Veteran politician and minister, Tom O’Donnell, has died

Colleagues: Former Fine Gael ministers Tom O’Donnell (left) and Patrick Cooney. Photo: Frank McGrath

John Downing

Tom O’Donnell, one of the last survivors of the government led by Liam Cosgrave, had died.

Mr O’Donnell, a native of Limerick, was a major figure in Irish public life for 30 years, and was one of just two surviving links to a Fine Gael-Labour coalition led by Liam Cosgrave from 1973 to 1977. The last surviving member of Mr Cosgrave’s “government of all the talents” is Patrick Cooney of Westmeath who was Justice Minister.

Against the odds Tom O’Donnell overcame profound deafness and resultant speech difficulties to forge a highly successful career in politics.

Aged 94, he was a successful TD, Euro MEP, and minister, who continued with considerable voluntary community service long after his retirement from electoral politics in June 1989. A charming and generous man, he was popular among colleagues and rivals across all parties, and he brought a genuine concern about people and communities to his politics.

Tom O'Donnell

Tom O’Donnell came from east Limerick farming stock with a long tradition of involvement in politics. His paternal grandfather was a Land League activist who was jailed for a time, and his mother’s brother, Dick O’Connell, was an IRA leader in the War of Independence who later served as a Cumann na nGaedhal TD.
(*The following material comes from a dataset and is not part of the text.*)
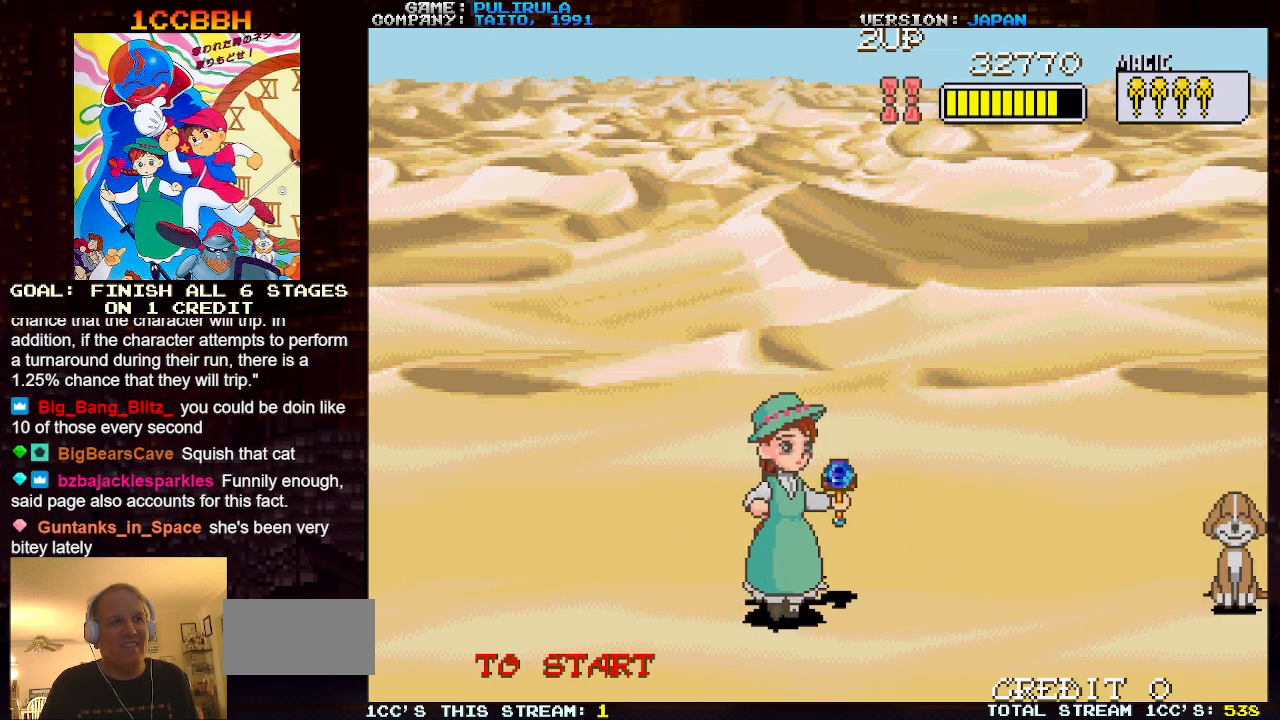
{"buttons": [], "left_stick": "center", "events": []}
After school in Cappamore national school, CBS Charleville, Crescent College in Limerick city, and studies St Patrick’s College, Thurles, and UCD, he became a teacher working in Dublin. Then he returned to his parents’ home at Dromin, near Kilmallock, where he threw himself into local activism and politics.

He worked for the trail-blazing community organisation Muntir na Tíre and for a time edited their magazine, Landmark. In 1961 he was elected Fine Gael TD for Limerick East, holding that seat in eight subesequent general elections.

In February 1973 he was expected to be appointed to Liam Cosgrave’s cabinet - but the surprise was that he was made Gaeltacht minister. At age 46 he had to quickly re-learn Irish, a subject he had not studied since he was at secondary school.

He was extremely successful at re-mastering the language and soon became known as a dynamic minister who visited every corner of the Gaeltacht and the off-shore islands, and tried to push the departmental boundaries to further regional development. He was satirised as “Tom the Scholar” on Frank Hall’s topical television programme, “Hall’s Pictoral Weekly,” which accurately depicted him as bookish and thoughtful.

When Garret FitzGerald took over the Fine Gael leadership in 1977, Tom O’Donnell was among a group who fell out of favour. He successfully switched his attentions to the European Parliament where he made his mark over 10 years among the Christian Democrat group while also retaining a Dáil seat.

In February 1987 he was among a group of 19 Fine TDs who lost their seats as the newly-formed Progressive Democrats swept the country. In June 1989, having contested seven elections in just 10 years, he admitted to burnout and retired from elected politics.

But he continued for several more decades working in local projects and he was given a special award for this by Limerick County Council in 2001 and by Limerick City Council in 2005. Mr O’Donnell is survived by his wife, Helen, and their son, Thomas.